Meanwhile, the DEA was fast becoming more "Disaster Emergency Assistance" than Drug Enforcement Administration, "repeatedly" responding to what Paskett called a "smorgasbord" of security needs.

In particular, many of the 45,000 U.S. citizens in Haiti were descending on the U.S. consulate, hoping to be approved for evacuation. Non-Americans followed suit.

"What had been a line of people trying to be processed and evaluated for evacuation had turned into a blob, just a mob of people competing to see who could get through that door next," Paskett said.

It was "chaos" and inching toward "a riot situation," he said.

DEA agents, many of them in Haiti for years, offered more than just manpower.

"They speak Creole," Paskett said. "They can talk to people in the line and explain to them what we need, and keep it much more calm and orderly than some of the ... out-of-towners."

In the first few days, the U.S. consulate approved nearly 5,000 people for evacuation, which Paskett called a "tremendous" statistic.

The DEA - with its armed agents and armored vehicles - was also providing a secure way of getting around Haiti, at one point escorting the comptroller of a major relief agency.

The comptroller needed to securely move hundreds of thousands of dollars in cash from a bank, which had opened for the single transaction, to the embassy for "emergency cash disbursements."

In addition, Paskett and his agents escorted embassy staffers to their homes, so they could retrieve a change of clothes or personal items.

"In many cases they did not know if they had a home to go back to," Paskett said. "Unfortunately, I've had to put an arm around a shoulder on more than one occasion as people realized that their home's gone, that they lost their possessions."

DEA and Diplomatic Security officials also felt an obligation to assist their Haitian counterparts, so they helped the Haitian police form a response plan, which included ensuring food for themselves.

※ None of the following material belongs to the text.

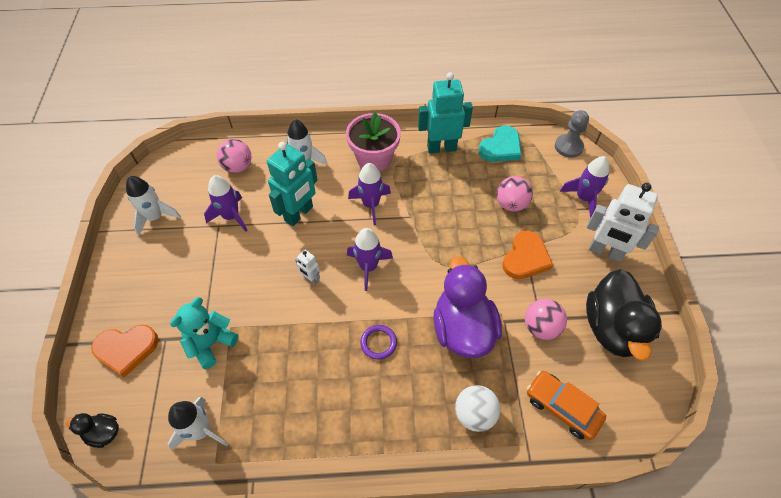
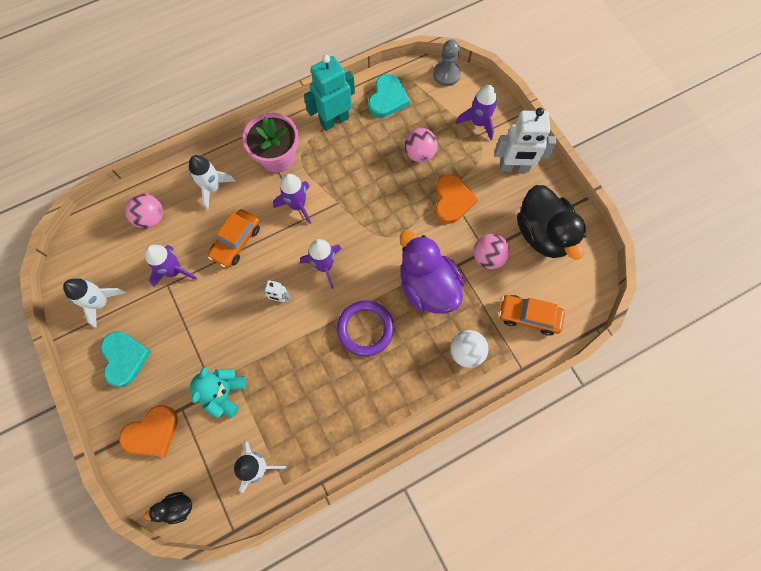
camera: 25 degrees left, 15 degrees up
turquoise robot [267,142,318,226] -> orange car [208,209,260,268]
purple ring [360,325,397,360] -> purple ring [337,300,394,357], size x1.73
none -> turquoise heart [101,331,151,387]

"They were facing a crisis that would test a well-developed law enforcement institution," Paskett said, noting that nearly half of Haiti's 49 narcotics officers are currently homeless.

Two days after the earthquake, the eight U.S. law enforcement officials - including a U.S. Coast Guard liaison officer - were finally joined by other U.S. law enforcement officials.

A Diplomatic Security team of 20 had driven from the Dominican Republic.

Paskett said much of what he and his agents have been doing is "not our normal mission."

"In time we're going to have to look at how we transition back," he said. "But for the time being, we're just looking to do whatever we can do to lend our expertise and our unique skill set to facilitate what everybody else is trying to do."